→ **Source material**:
☆ ☆ ☆ ☆ ☆
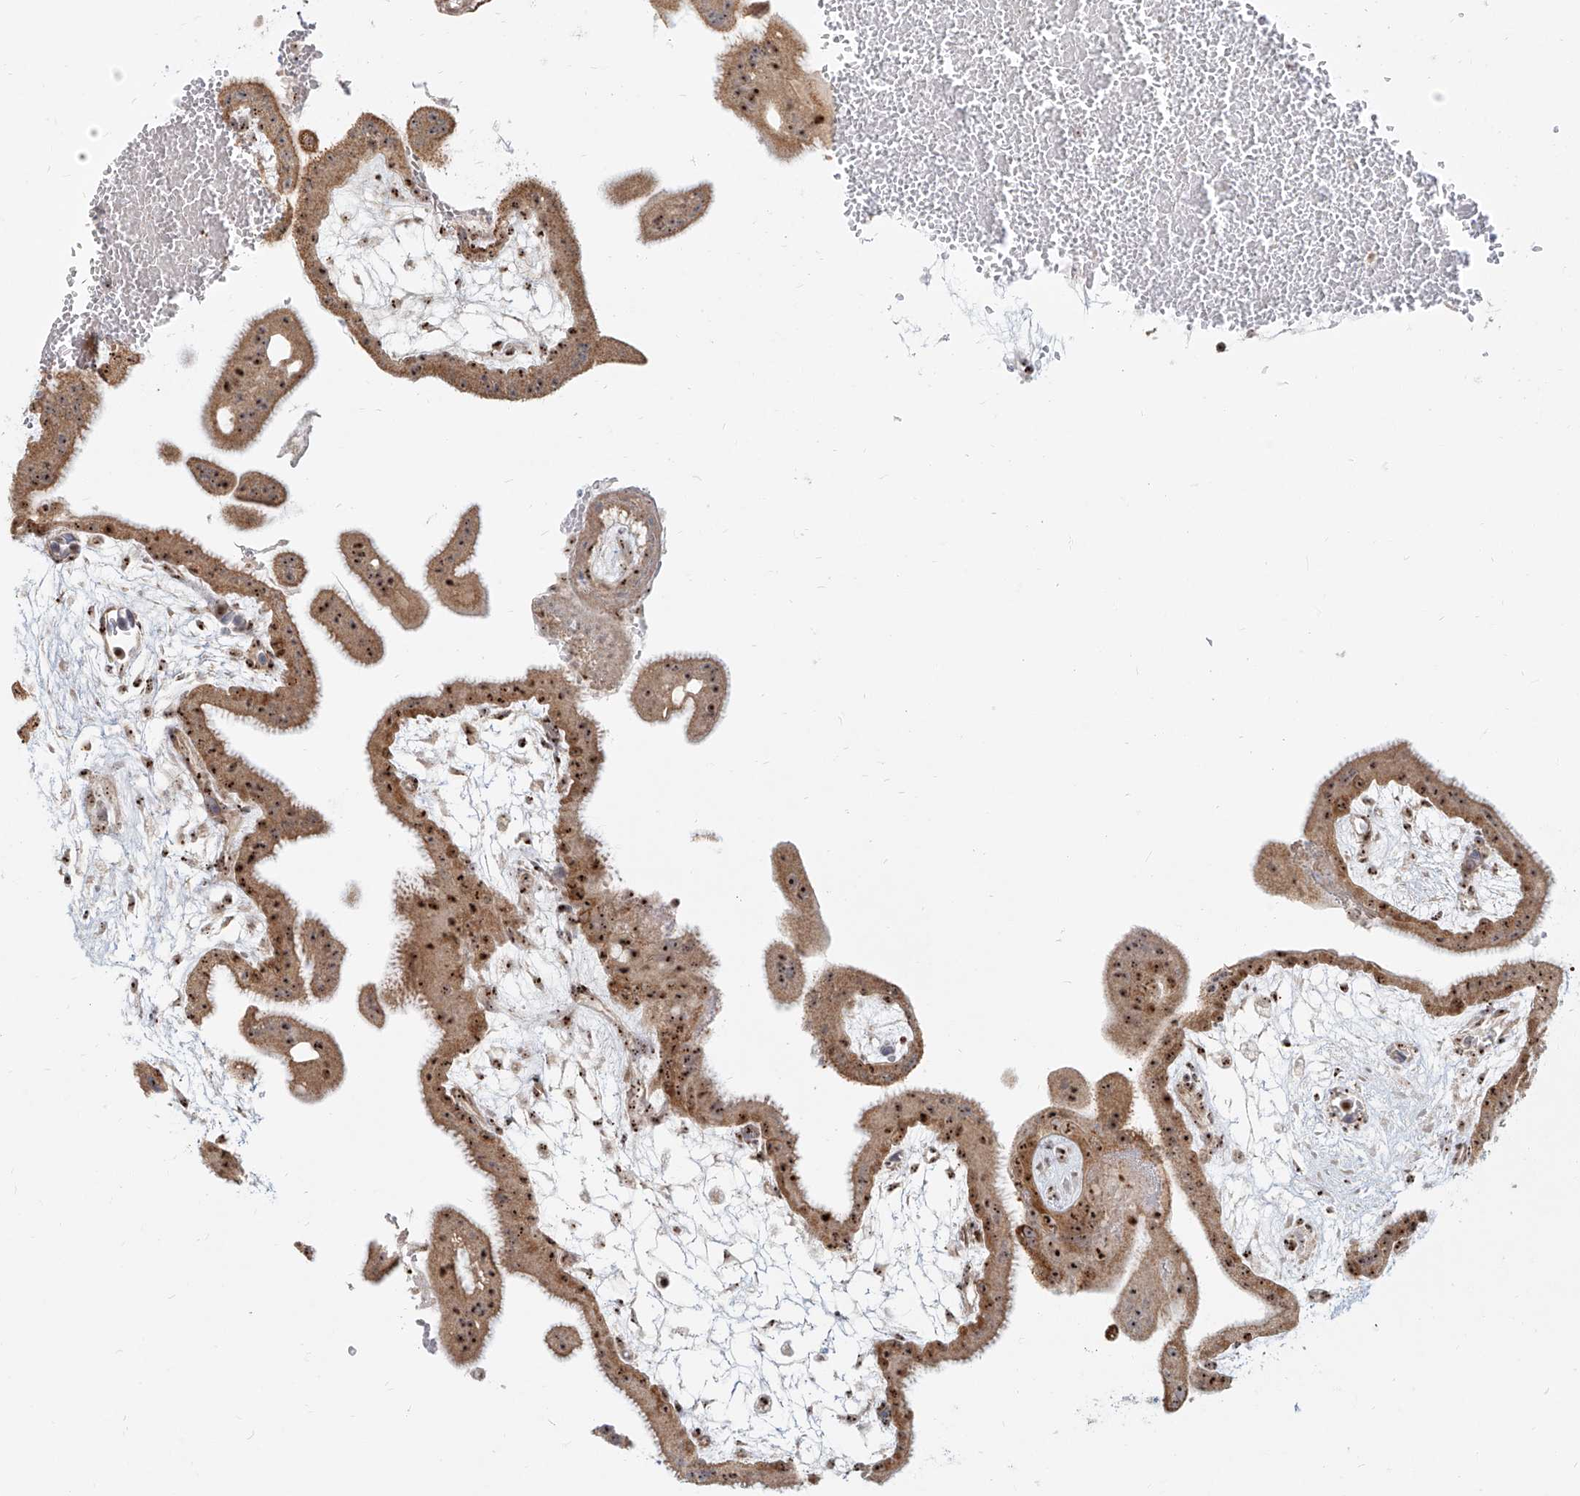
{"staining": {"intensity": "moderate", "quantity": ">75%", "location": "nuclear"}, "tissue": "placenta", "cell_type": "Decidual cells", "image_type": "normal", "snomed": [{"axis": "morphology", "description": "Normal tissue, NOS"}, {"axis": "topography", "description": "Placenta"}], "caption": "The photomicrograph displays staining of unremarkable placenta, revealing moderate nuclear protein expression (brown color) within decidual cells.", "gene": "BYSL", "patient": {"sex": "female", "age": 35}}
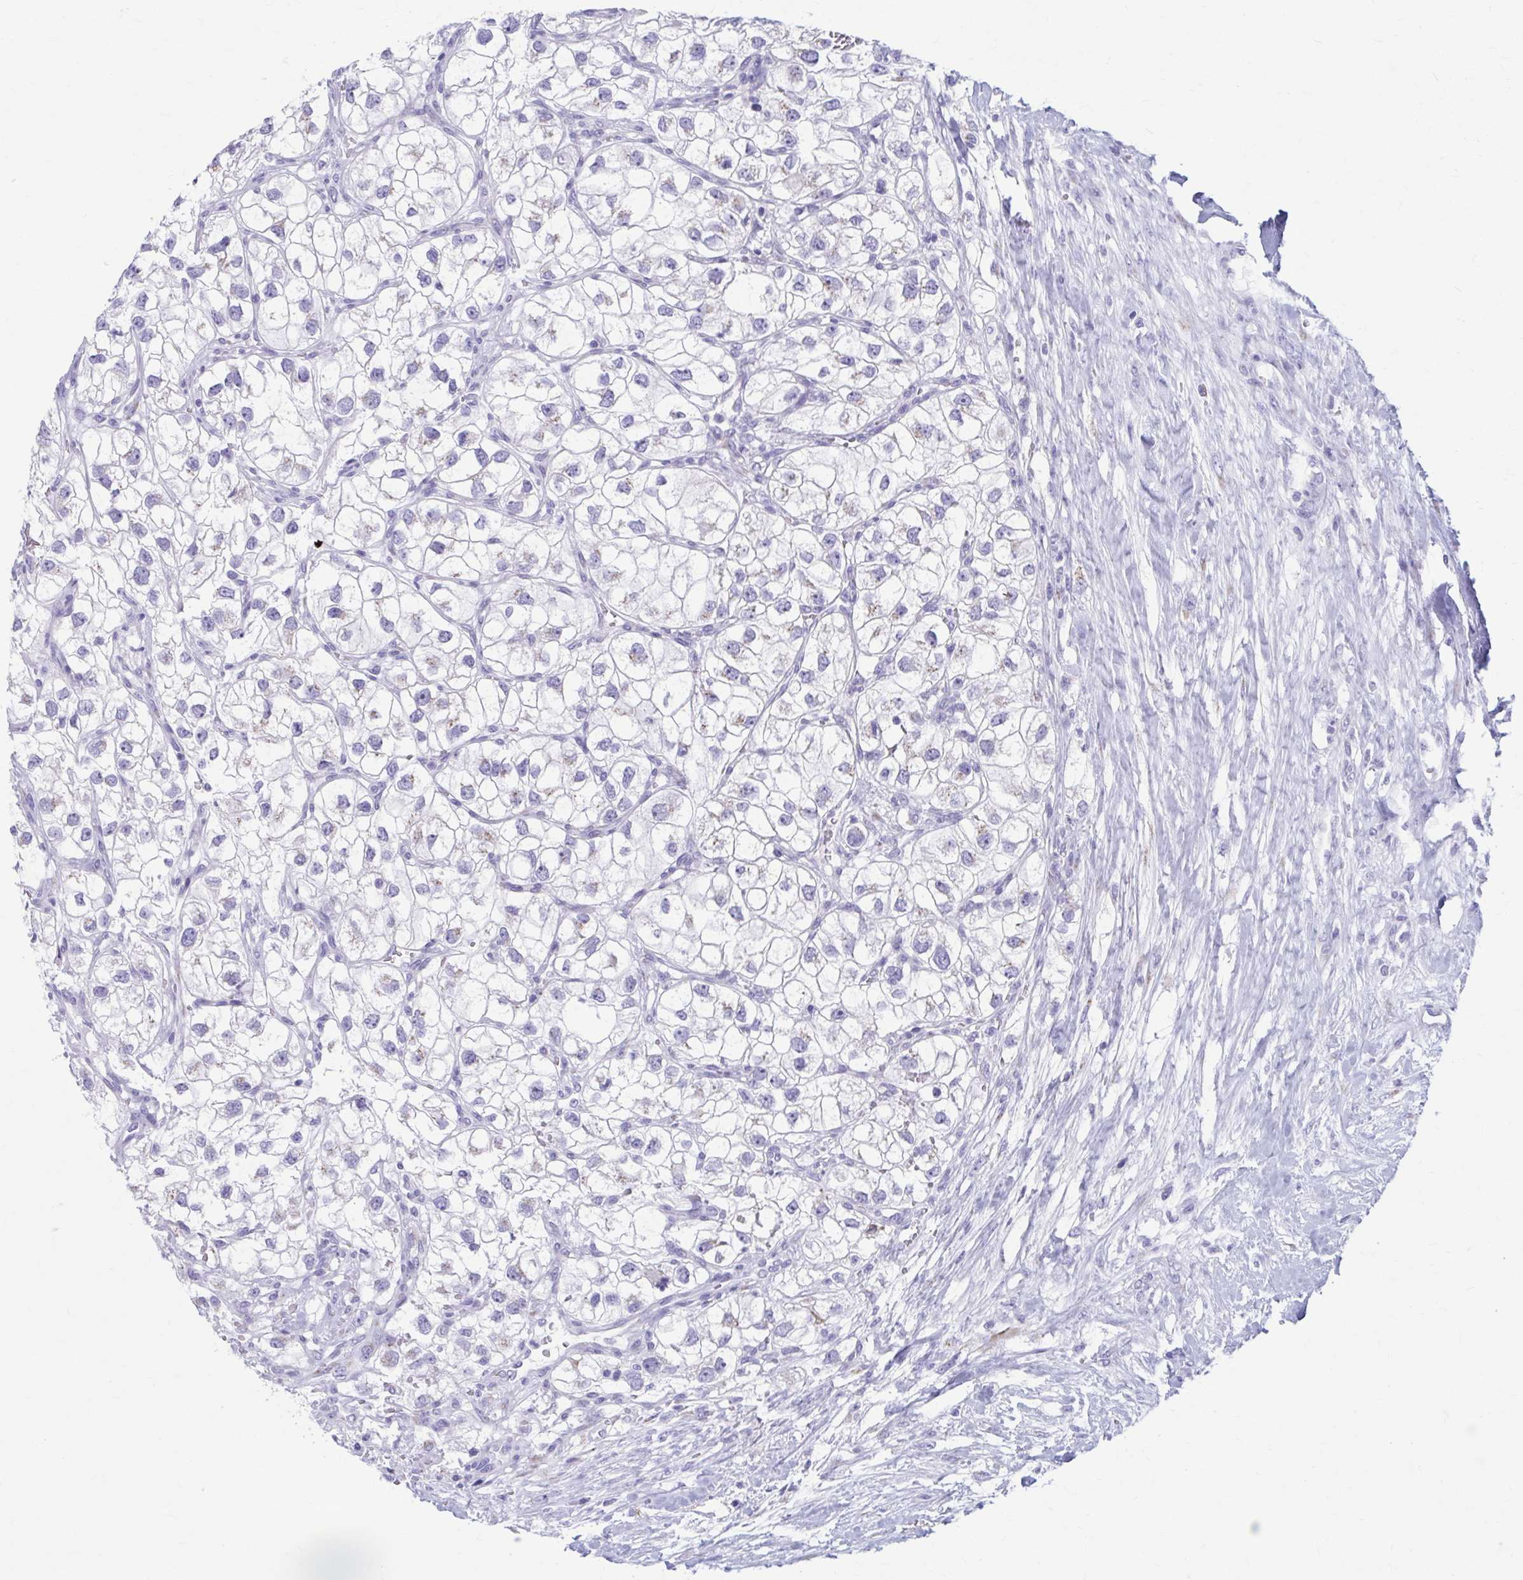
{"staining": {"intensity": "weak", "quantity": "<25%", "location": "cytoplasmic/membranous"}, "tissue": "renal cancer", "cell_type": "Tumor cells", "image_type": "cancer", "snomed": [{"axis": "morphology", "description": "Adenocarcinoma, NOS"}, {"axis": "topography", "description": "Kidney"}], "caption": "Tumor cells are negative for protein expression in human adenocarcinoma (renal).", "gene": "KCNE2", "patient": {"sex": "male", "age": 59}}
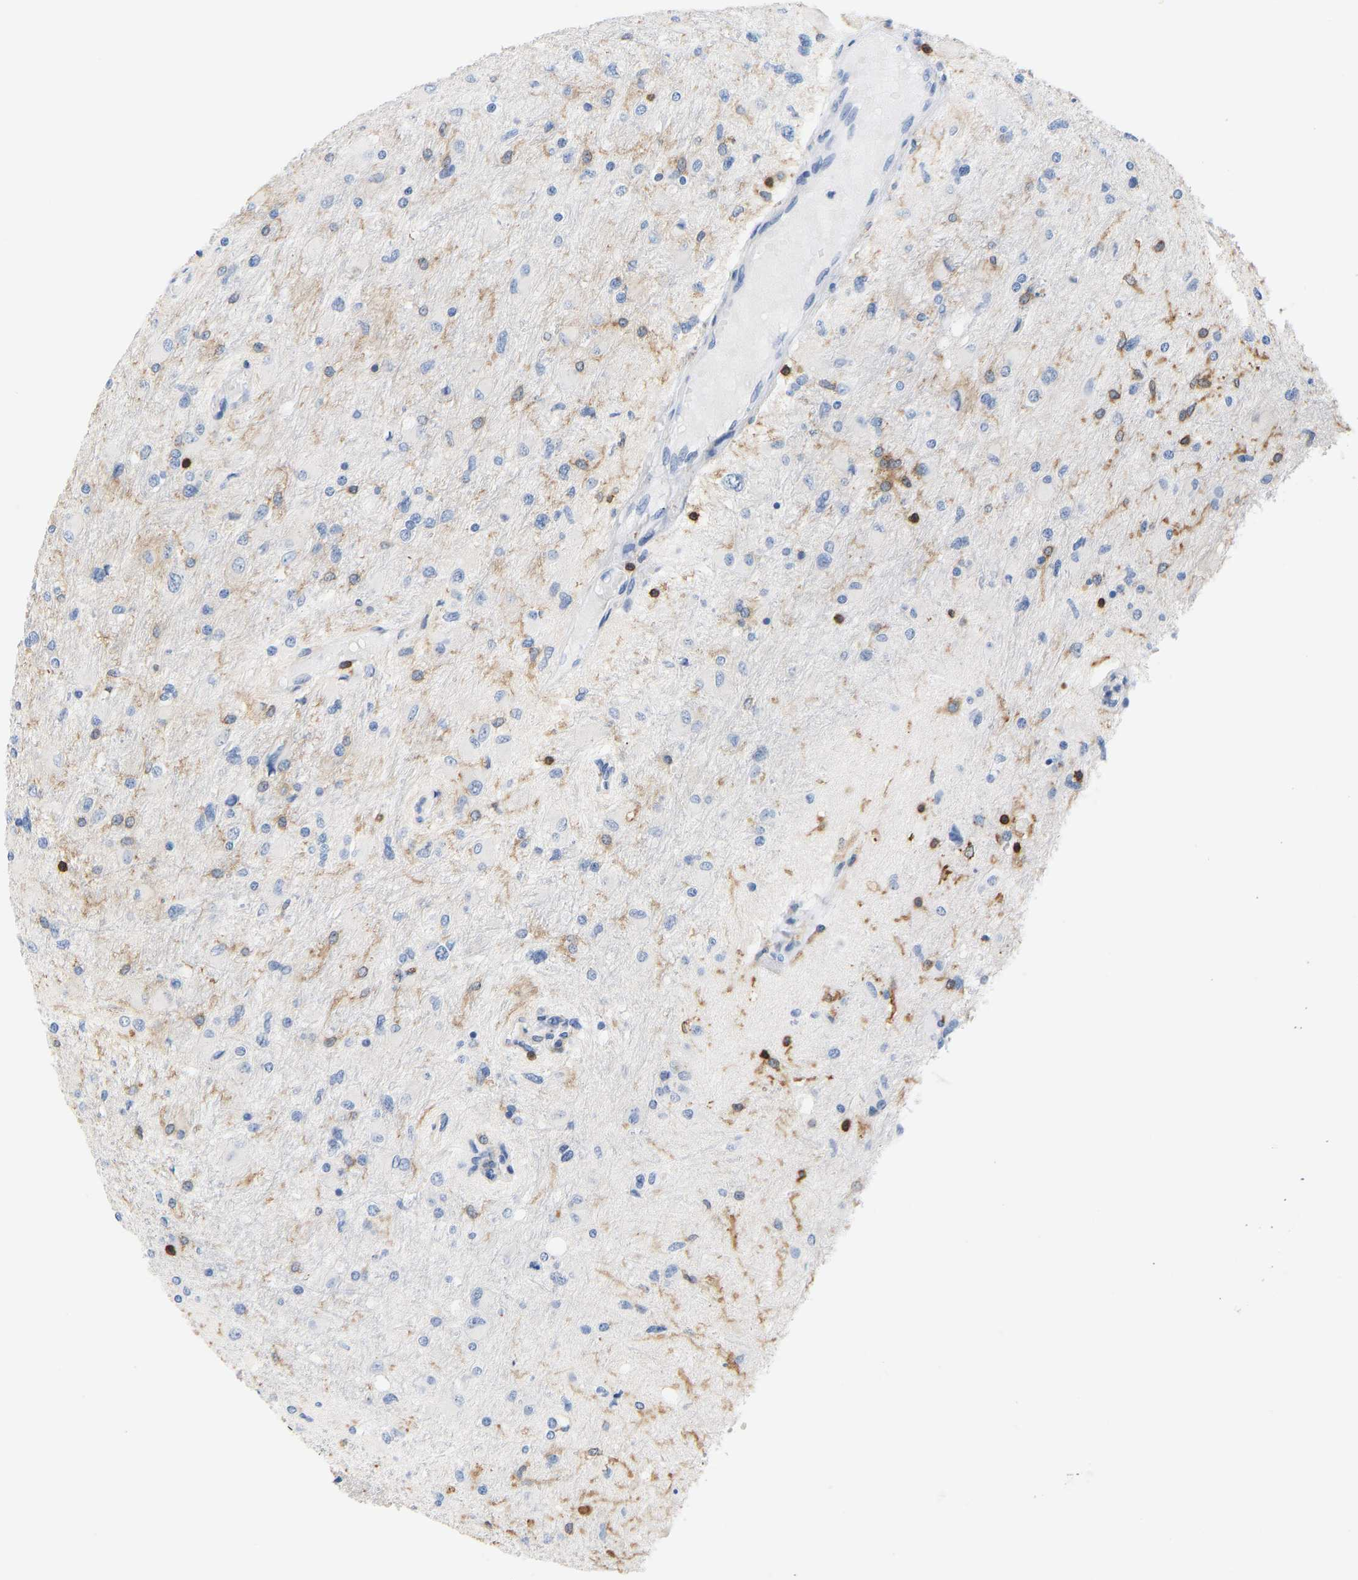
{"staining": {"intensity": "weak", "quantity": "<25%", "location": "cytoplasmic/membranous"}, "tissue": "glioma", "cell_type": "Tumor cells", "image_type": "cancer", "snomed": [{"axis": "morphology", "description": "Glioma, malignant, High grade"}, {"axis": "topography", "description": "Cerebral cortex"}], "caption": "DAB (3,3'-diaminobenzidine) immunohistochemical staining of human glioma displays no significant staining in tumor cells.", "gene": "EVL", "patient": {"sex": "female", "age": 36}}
☆ ☆ ☆ ☆ ☆
→ **What needs to be done**:
Where the data contains images, drop them and print the rest exactly.

→ **Solution**:
{"staining": {"intensity": "moderate", "quantity": ">75%", "location": "nuclear"}, "tissue": "placenta", "cell_type": "Decidual cells", "image_type": "normal", "snomed": [{"axis": "morphology", "description": "Normal tissue, NOS"}, {"axis": "topography", "description": "Placenta"}], "caption": "The photomicrograph displays staining of unremarkable placenta, revealing moderate nuclear protein expression (brown color) within decidual cells.", "gene": "BYSL", "patient": {"sex": "female", "age": 35}}
{"staining": {"intensity": "weak", "quantity": "<25%", "location": "cytoplasmic/membranous"}, "tissue": "renal cancer", "cell_type": "Tumor cells", "image_type": "cancer", "snomed": [{"axis": "morphology", "description": "Adenocarcinoma, NOS"}, {"axis": "topography", "description": "Kidney"}], "caption": "Tumor cells are negative for protein expression in human adenocarcinoma (renal).", "gene": "KCNE2", "patient": {"sex": "male", "age": 59}}
{"staining": {"intensity": "weak", "quantity": "<25%", "location": "cytoplasmic/membranous"}, "tissue": "glioma", "cell_type": "Tumor cells", "image_type": "cancer", "snomed": [{"axis": "morphology", "description": "Glioma, malignant, High grade"}, {"axis": "topography", "description": "Cerebral cortex"}], "caption": "DAB (3,3'-diaminobenzidine) immunohistochemical staining of human glioma displays no significant staining in tumor cells.", "gene": "EVL", "patient": {"sex": "female", "age": 36}}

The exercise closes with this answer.